Besides, he said one of the features of the proposed loan is the low concessionary nature of the interest rate, which is fixed at 1.5 percent, which makes it different from previous loan arrangements with the Paris Club of creditors, which came with floating interest rates as high as 18 percent.
According to him, the loan facility will help revive infrastructure like railways which will smoothen movement of heavy goods across the country. He argued: “That impacts the economy by bringing down the general price level, (they call it the consumer price index, which is a classical measure of the price level and the rate of inflation.) When you do this, the Central Bank of Nigeria will set the monetary policy rate low, because all over the world, the central bank knows it has to put the monetary policy rate high enough to catch up with inflation rate, otherwise we will be talking of negative real rate of interest which destroys the economy. So the way to go about it is that you have adequate infrastructure, power road, transportation ICT.

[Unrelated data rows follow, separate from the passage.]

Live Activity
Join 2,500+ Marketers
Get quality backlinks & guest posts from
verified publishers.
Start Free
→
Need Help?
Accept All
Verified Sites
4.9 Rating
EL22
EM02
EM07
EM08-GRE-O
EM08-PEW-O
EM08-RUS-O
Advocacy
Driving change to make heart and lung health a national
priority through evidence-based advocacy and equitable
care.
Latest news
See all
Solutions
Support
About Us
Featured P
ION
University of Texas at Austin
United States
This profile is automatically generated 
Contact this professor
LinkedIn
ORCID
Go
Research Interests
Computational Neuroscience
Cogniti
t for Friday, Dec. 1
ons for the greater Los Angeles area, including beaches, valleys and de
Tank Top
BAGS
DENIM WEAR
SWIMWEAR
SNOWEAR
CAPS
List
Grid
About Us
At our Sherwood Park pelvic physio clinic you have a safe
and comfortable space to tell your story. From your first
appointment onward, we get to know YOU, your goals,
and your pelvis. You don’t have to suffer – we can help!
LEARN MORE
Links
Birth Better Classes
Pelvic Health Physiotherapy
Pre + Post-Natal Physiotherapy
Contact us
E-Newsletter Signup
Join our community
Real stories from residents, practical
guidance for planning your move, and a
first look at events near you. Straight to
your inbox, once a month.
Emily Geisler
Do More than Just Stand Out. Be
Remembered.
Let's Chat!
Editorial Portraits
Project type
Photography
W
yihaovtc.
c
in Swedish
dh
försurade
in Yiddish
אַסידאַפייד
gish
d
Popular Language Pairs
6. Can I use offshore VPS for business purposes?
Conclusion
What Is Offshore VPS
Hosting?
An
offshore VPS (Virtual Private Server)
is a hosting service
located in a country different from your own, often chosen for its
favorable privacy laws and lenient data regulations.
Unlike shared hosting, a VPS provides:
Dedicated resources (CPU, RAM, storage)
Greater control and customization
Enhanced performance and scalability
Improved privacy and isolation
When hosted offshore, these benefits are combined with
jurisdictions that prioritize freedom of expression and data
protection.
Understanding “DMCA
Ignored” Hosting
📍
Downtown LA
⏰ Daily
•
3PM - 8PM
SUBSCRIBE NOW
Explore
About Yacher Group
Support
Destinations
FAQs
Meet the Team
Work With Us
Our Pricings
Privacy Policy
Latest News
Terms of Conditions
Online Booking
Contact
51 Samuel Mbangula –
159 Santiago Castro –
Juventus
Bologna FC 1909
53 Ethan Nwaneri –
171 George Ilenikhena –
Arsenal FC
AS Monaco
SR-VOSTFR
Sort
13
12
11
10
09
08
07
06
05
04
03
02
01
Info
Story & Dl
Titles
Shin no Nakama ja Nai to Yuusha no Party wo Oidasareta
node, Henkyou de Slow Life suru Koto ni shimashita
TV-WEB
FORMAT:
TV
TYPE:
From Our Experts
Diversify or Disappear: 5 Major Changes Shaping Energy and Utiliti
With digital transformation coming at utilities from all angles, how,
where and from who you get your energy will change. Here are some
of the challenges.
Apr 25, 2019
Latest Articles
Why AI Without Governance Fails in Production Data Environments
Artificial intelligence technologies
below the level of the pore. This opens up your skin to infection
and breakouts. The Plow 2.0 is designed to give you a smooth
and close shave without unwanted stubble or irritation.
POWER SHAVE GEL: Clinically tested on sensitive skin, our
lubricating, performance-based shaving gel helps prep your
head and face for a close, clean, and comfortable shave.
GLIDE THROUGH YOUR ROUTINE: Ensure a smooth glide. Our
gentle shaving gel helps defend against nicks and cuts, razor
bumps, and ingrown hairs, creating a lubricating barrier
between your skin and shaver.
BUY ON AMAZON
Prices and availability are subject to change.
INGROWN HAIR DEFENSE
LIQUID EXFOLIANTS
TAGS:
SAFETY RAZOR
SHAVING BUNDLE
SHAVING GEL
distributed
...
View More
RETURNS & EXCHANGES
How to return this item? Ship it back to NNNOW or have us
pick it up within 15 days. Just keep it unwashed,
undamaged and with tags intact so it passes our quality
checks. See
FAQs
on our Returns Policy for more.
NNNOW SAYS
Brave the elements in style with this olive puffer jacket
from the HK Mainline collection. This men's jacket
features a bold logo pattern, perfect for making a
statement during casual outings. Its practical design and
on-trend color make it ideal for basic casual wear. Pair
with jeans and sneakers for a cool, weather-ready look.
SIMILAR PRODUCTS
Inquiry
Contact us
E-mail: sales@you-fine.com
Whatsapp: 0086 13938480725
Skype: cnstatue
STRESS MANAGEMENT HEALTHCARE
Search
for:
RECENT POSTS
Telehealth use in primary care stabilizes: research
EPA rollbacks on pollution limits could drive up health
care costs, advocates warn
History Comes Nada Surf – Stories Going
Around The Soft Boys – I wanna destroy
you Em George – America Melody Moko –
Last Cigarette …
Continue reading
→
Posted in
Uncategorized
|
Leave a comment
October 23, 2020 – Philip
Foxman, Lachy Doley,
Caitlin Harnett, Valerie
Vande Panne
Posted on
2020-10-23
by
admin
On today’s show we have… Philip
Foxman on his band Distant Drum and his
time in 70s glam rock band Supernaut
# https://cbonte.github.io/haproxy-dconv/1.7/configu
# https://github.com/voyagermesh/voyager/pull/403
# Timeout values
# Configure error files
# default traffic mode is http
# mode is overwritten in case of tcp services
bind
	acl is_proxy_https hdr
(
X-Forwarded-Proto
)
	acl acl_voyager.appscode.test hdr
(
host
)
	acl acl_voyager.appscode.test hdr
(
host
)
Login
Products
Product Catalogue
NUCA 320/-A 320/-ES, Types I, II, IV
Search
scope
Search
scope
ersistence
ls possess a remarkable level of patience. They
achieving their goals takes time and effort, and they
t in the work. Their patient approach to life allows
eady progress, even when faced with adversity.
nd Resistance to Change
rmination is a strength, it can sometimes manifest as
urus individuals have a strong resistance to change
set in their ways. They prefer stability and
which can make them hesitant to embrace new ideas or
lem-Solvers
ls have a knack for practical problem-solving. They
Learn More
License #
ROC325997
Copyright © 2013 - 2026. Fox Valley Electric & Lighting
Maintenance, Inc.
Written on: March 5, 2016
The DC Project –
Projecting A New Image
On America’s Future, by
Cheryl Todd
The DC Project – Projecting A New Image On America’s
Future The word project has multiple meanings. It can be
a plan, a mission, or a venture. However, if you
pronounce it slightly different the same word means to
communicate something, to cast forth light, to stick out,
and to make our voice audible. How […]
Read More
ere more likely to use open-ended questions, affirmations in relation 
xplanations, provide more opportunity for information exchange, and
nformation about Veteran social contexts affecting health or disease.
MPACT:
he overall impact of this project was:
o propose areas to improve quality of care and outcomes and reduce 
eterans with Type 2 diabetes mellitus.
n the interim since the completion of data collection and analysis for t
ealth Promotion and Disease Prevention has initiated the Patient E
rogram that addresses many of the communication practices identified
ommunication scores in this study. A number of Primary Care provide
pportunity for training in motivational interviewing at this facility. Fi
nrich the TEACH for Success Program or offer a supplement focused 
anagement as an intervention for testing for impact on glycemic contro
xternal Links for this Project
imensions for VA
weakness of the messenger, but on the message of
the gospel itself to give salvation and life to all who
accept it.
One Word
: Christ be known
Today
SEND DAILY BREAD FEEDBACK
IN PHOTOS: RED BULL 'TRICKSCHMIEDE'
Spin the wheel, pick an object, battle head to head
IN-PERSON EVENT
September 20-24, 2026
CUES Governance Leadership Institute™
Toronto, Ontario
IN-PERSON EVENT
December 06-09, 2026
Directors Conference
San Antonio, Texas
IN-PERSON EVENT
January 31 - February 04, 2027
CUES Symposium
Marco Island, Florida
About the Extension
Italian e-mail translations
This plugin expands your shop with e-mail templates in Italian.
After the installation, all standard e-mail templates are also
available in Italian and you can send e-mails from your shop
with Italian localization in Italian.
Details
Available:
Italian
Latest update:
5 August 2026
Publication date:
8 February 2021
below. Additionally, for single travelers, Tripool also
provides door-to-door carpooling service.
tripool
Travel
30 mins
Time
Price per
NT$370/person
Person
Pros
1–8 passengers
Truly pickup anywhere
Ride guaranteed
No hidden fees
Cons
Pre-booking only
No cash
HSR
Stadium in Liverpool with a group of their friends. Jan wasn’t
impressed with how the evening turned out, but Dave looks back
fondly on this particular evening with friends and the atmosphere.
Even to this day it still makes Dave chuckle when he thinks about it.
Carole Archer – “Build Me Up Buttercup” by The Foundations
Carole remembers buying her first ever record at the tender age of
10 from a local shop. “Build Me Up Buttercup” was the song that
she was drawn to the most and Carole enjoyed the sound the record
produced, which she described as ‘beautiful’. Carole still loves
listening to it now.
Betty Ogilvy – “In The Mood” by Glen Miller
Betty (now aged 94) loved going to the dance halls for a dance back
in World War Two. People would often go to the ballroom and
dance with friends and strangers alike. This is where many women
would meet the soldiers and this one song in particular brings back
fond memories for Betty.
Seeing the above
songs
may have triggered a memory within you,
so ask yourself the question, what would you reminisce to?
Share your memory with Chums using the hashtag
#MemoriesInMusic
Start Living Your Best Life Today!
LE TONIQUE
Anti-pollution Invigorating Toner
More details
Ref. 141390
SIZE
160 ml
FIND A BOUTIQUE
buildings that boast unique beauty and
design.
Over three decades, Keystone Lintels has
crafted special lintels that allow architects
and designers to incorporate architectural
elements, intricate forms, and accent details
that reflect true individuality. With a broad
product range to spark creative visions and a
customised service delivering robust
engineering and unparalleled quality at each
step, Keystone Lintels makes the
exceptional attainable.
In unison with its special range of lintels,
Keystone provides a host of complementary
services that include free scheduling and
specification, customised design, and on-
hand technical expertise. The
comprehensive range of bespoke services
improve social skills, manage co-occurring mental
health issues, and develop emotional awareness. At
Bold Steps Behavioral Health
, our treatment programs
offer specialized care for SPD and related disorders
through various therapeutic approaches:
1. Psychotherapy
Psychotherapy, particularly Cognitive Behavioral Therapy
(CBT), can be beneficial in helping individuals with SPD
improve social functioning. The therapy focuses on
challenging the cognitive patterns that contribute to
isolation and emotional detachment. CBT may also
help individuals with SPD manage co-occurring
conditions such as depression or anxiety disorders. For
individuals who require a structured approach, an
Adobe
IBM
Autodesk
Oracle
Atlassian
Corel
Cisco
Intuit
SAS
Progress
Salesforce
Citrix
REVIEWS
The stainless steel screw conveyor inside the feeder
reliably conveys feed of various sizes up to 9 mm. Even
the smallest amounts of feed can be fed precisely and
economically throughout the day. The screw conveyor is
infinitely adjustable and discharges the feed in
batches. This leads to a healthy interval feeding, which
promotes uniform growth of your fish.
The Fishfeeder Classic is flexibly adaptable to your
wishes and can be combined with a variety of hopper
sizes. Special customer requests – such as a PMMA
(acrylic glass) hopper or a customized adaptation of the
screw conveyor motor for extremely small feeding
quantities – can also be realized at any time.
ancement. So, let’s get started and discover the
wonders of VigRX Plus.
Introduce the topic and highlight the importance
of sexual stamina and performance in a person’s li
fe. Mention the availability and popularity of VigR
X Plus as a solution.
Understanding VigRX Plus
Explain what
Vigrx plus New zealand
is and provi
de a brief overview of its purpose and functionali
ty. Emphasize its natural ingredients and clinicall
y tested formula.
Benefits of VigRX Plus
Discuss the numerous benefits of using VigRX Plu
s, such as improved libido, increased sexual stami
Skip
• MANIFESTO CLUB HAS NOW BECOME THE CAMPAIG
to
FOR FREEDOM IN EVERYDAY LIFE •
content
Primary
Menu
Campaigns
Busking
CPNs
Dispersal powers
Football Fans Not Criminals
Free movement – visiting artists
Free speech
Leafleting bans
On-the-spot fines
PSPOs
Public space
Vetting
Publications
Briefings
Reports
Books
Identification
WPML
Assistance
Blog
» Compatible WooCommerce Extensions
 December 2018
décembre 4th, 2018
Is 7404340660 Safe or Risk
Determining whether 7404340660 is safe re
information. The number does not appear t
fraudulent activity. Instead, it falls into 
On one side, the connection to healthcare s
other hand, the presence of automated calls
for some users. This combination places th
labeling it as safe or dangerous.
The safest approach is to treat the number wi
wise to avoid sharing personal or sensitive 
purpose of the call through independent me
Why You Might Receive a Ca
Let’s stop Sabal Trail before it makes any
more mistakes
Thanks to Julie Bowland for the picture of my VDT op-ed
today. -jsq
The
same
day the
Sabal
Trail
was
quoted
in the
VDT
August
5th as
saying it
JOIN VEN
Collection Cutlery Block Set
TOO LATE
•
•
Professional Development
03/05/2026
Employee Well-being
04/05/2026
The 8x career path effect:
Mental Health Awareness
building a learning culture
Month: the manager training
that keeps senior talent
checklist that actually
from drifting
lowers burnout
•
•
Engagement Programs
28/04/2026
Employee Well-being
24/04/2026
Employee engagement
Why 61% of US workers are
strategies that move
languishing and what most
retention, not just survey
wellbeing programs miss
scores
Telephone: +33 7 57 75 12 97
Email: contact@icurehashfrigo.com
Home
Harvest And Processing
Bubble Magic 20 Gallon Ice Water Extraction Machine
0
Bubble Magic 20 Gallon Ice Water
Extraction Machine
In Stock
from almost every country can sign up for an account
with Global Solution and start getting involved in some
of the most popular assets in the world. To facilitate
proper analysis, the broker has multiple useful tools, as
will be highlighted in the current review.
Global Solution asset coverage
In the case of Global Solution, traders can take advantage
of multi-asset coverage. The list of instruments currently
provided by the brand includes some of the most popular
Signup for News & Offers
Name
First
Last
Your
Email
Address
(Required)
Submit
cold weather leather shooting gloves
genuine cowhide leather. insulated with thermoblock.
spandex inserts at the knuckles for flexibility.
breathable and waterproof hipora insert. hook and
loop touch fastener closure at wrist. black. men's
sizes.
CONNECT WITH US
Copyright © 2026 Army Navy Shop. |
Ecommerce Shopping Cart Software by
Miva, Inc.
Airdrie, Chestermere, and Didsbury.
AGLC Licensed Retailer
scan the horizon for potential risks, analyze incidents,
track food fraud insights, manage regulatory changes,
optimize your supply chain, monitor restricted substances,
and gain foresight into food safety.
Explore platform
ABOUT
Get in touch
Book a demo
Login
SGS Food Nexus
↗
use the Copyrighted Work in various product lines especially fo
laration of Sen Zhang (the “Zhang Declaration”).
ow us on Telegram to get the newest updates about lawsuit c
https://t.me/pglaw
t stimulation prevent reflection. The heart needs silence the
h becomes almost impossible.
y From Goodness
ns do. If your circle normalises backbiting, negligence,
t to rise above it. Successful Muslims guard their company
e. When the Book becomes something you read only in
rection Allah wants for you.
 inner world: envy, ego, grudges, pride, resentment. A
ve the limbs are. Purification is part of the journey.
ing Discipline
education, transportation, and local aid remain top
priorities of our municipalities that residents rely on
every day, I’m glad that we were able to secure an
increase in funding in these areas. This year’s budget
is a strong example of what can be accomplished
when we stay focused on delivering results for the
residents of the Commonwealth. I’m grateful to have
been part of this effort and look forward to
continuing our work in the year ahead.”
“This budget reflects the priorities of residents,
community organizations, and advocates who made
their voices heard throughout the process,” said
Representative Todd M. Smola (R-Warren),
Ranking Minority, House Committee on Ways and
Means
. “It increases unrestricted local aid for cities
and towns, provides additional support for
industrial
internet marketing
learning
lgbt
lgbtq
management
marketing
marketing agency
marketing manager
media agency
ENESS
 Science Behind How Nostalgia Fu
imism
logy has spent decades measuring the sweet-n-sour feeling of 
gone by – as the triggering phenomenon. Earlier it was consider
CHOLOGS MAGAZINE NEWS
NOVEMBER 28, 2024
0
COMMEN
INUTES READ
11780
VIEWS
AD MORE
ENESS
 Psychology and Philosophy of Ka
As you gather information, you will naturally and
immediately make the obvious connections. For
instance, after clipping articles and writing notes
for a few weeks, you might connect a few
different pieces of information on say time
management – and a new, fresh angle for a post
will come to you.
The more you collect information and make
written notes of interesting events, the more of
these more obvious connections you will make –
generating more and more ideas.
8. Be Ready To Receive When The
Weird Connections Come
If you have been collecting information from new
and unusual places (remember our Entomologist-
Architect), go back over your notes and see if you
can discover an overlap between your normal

“All these make the cost of production in the economy much lower and when this happens, the cost of goods and services will be lower and then inflation will start coming down. And if inflation comes down, the monetary policy rate will be lower and this will translate to a lower lending rate. That is the sequence,” Nwankwo said.
Besides, he said that it would not be difficult for the country to pay back the loan because it would be repaid in 20-30 years time.
Although the President’s request was rejected through a popular voice vote at the Senate, government has been unrelenting in its bid to get the Upper Chamber to approve the acquisition of the loan. Lai Mohammed, minister of Information and Culture, and Ita Enang, senior special assistant, SSA, to the president on National Assembly Matters (Senate), also maintained that President Buhari would reapply for the approval of National Assembly for the loan, stressing that it was rejected on technical grounds.
Be that as it may, the government does not only need the National Assembly to convince about the importance of getting the foreign loan, it needs to convince the whole country if its request is expected to receive a smooth passage.